With many a client, we see a shift in behaviours of Key Account Managers once they are confronted with how their actions don’t just move sales but also affect profitability (NB: too often in opposite directions!) In short, not knowing is costly, both in direct money terms but also in terms of organisational clarity and simply knowing how well you did. The benefit of lifting the haze and putting customer profitability front-and-centre of the monthly reporting suite is paramount.
Getting it right
So customer profitability is very important but its natural “habitat” is difficult to locate within the IT ecosystem of a business. The best alternative is often to set up a lightweight bespoke solution that sources the data from all relevant systems/persons.
We find that the most important part of setting up such a system is choosing how to source data. Ideally you want to have a first version up and running and productive in a few months. This avoids the pitfall of a major system integration and still provides a system solution.
Once a proof of value has been created, selected data sources can possibly be automated, but those decisions then become simple cost benefit exercises. The next step is selecting from all available product and customer hierarchies the granularity level at which the ultimate customer profitability data cube will be built. Here we tend to choose the lowest level possible.
If you have 900,000 outlets supplied via 300 distributors, the lowest level should be the outlet level. This will allow the user to slice and dice your profitability data now, but also in the future when customer groups and segments might change.
Subsequently the data outputs of the system need to be thought through, we always ensure relatively simple data files (e.g. Excel files, or flat data files for more voluminous data) can be downloaded from the system for quick analysis and/or customer reporting jobs. Second if a data warehouse is already present for the organisation, the customer profitability cube could be interfaced there as well to make the results available to the entire organisation in a unified way.

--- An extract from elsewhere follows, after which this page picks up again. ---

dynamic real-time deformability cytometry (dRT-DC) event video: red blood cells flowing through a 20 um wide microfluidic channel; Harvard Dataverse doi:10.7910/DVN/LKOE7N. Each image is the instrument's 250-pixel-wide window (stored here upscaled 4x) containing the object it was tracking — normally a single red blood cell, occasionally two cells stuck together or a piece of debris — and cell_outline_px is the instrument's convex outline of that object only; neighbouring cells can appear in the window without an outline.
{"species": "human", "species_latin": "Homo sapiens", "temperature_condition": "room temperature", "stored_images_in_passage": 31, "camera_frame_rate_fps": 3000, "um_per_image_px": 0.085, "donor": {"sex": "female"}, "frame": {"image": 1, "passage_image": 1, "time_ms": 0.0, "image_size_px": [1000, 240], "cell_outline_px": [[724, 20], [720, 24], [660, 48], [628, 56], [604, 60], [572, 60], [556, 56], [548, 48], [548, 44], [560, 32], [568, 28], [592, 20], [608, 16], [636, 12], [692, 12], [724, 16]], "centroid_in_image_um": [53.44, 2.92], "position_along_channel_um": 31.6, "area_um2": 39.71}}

The initial setup of such a system should take three months or less. This can be done by choosing the right level of granularity accuracy and relevancy for each step in the process. This keeps initial investment low and allows the business to make smart decisions into which part of the system it would need or want to expand at a later date.

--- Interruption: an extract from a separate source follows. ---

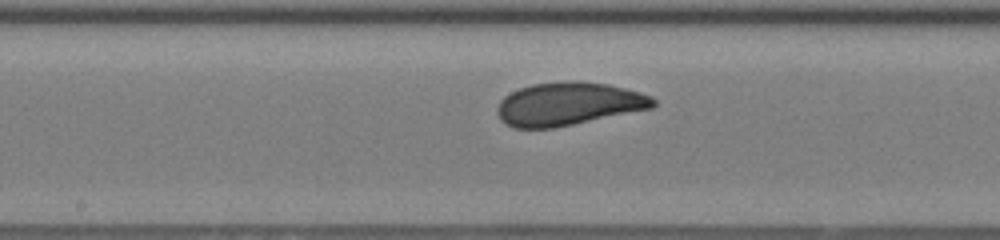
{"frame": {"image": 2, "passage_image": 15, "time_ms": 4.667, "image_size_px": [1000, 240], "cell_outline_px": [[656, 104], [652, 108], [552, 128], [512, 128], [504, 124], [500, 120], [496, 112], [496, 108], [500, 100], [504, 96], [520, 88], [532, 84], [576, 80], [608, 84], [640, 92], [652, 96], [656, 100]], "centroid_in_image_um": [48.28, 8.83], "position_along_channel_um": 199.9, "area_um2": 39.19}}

Customer profitability is crucial if a company wants to compete successfully. The cost of not having a granular grasp on this affects both direct cost and organisational effectiveness. However, too often the need for change is realised but gets “stuck” in too ambitious and integrated a system overhaul. This is the type of overkill that mixes financial accounting functionality with management accounting purposes and often means the effort is abandoned. Taking a more fit-for-purpose approach where the customer profitability report is built separately whilst pulling data from the relevant systems is often a much easier and pragmatic approach.
The light that shines in a business that knows its profitability by account, service and product line and more importantly, the intersection of the these, is simply put enlightening. Its people can take decisions knowing how it will impact the bottom-line.
An outcome so simple yet so powerful!